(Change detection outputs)
==========

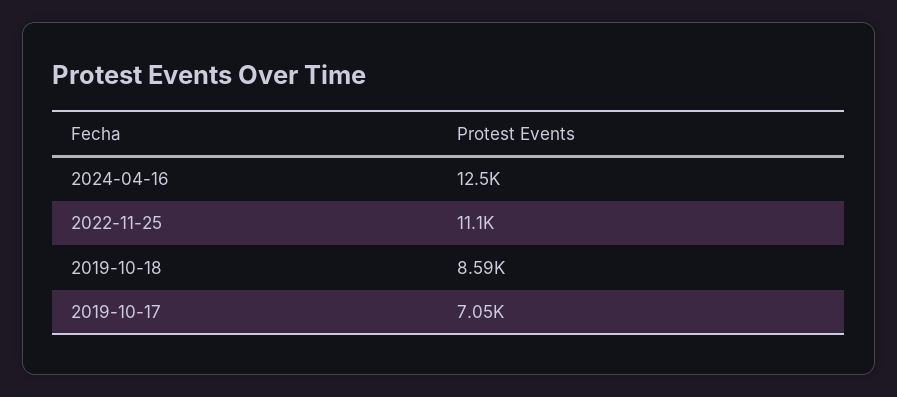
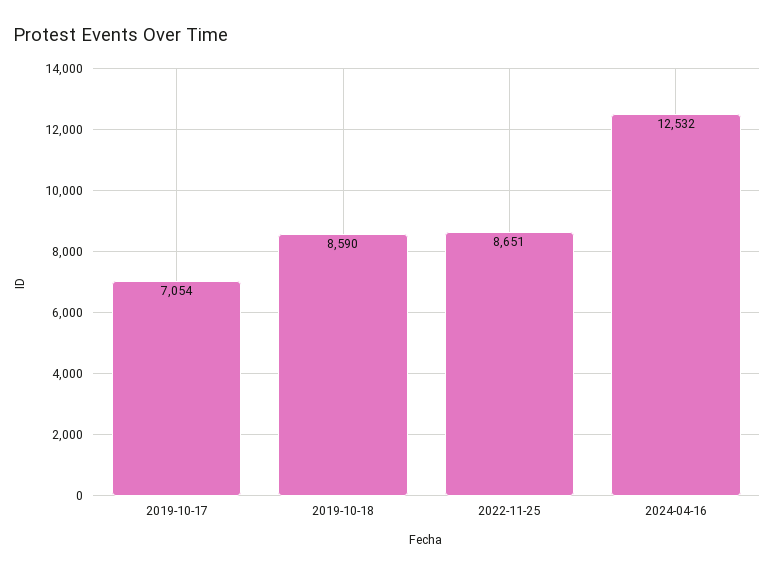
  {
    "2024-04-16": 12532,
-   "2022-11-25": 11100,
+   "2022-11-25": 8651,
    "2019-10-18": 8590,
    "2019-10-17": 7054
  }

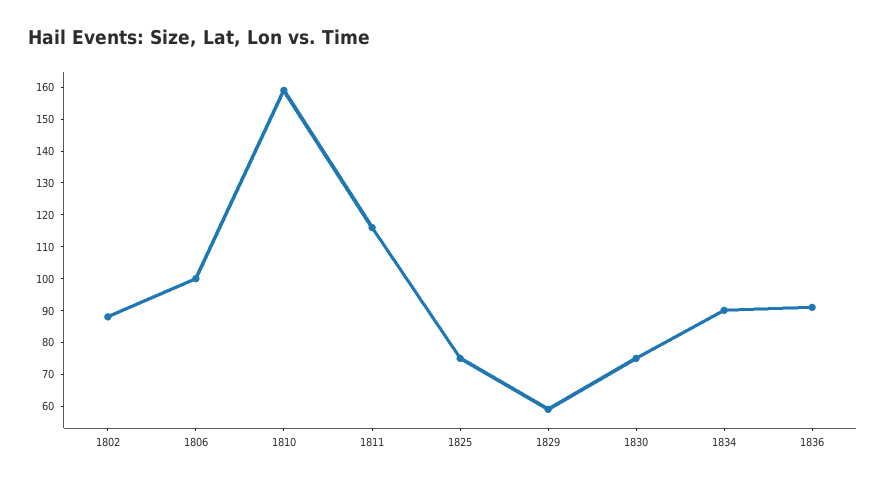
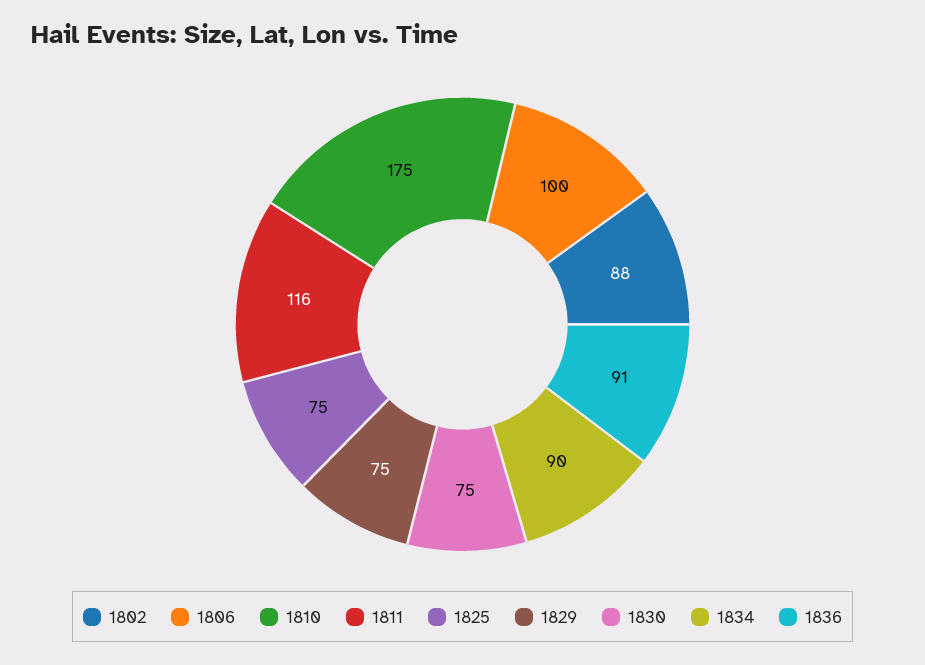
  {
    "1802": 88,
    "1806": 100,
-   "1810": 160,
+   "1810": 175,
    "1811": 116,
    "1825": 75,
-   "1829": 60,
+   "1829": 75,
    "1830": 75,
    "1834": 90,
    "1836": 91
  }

==========

PROMPT:
Repeat each line of the records exactly, dropping the pictures.

COMPLETED EXERCISE:
  {
    "2024-04-16": 12532,
-   "2022-11-25": 11100,
+   "2022-11-25": 8651,
    "2019-10-18": 8590,
    "2019-10-17": 7054
  }

  {
    "1802": 88,
    "1806": 100,
-   "1810": 160,
+   "1810": 175,
    "1811": 116,
    "1825": 75,
-   "1829": 60,
+   "1829": 75,
    "1830": 75,
    "1834": 90,
    "1836": 91
  }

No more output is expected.